◆ Exercise instructions
How many lines in the records below contain the string "формы"? Answer with the number alone.

━━ Material provided ━━

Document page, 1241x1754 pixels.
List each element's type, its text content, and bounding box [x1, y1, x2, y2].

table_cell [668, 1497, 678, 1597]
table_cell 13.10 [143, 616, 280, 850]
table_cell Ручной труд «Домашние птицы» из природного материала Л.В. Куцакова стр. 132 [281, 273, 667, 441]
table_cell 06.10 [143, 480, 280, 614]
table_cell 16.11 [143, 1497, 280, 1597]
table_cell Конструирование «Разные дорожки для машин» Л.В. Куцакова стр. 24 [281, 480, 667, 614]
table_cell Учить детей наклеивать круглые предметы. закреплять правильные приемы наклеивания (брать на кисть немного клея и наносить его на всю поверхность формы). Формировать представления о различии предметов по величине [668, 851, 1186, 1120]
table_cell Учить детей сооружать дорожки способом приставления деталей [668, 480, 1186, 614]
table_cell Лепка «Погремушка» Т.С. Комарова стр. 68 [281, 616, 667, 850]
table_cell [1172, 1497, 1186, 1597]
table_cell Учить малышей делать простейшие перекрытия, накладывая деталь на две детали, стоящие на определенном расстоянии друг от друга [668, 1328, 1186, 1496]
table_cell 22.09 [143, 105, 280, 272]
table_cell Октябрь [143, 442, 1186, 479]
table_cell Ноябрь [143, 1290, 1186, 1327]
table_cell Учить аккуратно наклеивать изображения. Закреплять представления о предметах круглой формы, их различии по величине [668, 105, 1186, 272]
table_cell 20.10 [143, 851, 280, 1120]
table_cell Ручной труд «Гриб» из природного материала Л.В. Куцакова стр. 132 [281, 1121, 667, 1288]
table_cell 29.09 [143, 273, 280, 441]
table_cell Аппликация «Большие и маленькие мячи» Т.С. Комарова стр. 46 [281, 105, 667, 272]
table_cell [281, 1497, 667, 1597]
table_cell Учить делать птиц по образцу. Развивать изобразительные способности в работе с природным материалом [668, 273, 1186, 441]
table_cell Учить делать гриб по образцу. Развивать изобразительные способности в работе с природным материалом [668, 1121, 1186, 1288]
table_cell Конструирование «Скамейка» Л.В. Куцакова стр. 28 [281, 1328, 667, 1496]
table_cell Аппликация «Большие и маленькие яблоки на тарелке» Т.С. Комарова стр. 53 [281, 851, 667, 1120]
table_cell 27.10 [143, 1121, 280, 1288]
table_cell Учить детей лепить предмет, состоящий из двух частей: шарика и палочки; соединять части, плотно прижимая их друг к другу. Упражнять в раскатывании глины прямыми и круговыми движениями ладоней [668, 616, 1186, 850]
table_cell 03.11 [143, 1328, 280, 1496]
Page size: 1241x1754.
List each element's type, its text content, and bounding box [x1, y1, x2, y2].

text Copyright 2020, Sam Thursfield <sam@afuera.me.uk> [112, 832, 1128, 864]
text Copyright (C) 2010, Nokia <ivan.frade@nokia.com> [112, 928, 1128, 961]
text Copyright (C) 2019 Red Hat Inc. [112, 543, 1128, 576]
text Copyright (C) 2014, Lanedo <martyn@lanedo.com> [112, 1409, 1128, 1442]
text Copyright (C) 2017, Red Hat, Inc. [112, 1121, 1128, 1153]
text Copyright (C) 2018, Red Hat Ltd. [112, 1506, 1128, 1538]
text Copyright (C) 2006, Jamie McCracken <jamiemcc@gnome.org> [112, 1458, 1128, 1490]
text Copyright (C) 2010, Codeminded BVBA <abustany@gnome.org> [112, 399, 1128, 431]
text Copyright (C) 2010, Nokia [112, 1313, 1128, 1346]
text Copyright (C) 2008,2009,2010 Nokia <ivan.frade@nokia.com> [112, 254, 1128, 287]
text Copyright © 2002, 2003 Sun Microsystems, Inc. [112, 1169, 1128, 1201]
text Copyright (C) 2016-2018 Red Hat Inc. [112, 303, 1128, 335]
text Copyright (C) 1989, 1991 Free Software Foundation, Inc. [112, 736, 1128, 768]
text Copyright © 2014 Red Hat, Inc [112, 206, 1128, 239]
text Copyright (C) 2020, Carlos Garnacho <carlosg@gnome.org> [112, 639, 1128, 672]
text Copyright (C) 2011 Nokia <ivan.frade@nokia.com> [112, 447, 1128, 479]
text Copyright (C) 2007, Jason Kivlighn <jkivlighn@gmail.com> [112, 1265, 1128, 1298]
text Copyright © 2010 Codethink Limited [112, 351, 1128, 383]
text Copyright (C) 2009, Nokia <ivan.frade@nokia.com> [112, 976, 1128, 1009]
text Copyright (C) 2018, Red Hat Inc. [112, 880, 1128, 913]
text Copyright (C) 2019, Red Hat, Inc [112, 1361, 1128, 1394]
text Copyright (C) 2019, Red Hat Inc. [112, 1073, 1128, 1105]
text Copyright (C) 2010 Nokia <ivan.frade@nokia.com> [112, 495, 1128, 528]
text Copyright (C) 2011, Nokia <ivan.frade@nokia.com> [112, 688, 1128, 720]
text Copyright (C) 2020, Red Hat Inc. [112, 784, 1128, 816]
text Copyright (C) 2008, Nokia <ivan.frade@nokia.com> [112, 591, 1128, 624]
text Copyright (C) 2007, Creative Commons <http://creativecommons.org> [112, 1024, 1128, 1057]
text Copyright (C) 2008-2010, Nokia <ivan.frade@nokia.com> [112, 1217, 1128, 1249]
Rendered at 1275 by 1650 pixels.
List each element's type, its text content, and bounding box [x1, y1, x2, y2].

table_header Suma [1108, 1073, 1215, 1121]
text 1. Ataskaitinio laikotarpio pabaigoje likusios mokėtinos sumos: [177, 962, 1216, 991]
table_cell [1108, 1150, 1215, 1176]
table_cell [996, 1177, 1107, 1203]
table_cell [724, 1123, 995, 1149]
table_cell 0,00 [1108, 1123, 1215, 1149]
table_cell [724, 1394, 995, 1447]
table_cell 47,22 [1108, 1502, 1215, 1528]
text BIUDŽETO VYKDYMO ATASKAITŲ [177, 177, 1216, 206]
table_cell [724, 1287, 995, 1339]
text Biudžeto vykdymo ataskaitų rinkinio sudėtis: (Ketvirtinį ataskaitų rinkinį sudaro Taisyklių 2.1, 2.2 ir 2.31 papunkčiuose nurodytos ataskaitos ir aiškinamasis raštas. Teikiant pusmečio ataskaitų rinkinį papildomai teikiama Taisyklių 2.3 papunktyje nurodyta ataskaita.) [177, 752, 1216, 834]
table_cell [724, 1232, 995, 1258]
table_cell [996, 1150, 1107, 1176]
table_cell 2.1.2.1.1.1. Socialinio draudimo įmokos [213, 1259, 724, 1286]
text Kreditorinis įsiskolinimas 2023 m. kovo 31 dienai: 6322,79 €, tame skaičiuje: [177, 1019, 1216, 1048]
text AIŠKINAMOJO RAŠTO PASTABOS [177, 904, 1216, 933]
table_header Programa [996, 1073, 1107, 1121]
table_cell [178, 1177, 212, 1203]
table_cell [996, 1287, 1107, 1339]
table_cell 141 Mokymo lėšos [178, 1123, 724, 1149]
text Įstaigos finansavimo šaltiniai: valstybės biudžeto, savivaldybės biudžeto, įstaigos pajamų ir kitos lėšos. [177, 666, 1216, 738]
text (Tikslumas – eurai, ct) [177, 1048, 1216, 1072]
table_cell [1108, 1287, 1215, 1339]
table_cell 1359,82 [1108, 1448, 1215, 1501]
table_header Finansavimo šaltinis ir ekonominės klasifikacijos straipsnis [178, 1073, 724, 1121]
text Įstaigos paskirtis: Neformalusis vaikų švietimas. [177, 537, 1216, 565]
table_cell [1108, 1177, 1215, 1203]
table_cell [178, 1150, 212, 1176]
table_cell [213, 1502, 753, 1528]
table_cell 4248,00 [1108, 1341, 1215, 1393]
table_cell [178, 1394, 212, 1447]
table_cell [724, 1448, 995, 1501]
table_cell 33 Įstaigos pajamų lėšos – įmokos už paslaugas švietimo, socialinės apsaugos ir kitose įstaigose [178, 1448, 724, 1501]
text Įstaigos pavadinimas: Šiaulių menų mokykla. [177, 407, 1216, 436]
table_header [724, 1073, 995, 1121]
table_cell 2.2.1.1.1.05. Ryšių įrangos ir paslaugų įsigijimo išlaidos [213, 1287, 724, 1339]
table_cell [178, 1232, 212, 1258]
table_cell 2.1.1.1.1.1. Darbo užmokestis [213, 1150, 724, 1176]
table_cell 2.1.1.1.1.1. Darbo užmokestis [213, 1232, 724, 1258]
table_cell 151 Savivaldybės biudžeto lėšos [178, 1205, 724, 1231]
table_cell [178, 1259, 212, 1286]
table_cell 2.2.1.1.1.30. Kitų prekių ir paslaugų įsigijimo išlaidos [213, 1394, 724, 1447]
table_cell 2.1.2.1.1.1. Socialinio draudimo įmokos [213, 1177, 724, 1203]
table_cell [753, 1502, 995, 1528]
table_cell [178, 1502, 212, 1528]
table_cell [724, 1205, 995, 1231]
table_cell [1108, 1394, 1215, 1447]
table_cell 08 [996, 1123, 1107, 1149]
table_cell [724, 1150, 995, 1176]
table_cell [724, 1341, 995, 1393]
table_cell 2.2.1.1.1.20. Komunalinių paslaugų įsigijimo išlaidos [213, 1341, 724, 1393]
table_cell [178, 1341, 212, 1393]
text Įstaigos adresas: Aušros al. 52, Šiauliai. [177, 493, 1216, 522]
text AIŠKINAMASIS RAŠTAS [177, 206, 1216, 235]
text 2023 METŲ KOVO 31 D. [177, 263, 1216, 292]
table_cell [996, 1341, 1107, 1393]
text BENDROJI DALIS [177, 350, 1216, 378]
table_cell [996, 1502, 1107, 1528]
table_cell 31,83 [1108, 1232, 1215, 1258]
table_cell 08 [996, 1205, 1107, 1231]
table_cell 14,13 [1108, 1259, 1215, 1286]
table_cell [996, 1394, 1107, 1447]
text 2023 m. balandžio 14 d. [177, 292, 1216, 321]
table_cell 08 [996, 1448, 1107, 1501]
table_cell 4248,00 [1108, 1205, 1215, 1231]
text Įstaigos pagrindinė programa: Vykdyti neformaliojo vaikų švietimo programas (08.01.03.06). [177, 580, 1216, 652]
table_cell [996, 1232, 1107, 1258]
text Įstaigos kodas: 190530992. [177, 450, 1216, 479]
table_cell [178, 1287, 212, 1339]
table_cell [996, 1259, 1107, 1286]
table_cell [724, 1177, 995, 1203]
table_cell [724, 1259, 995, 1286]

━━━

◆ Your response
2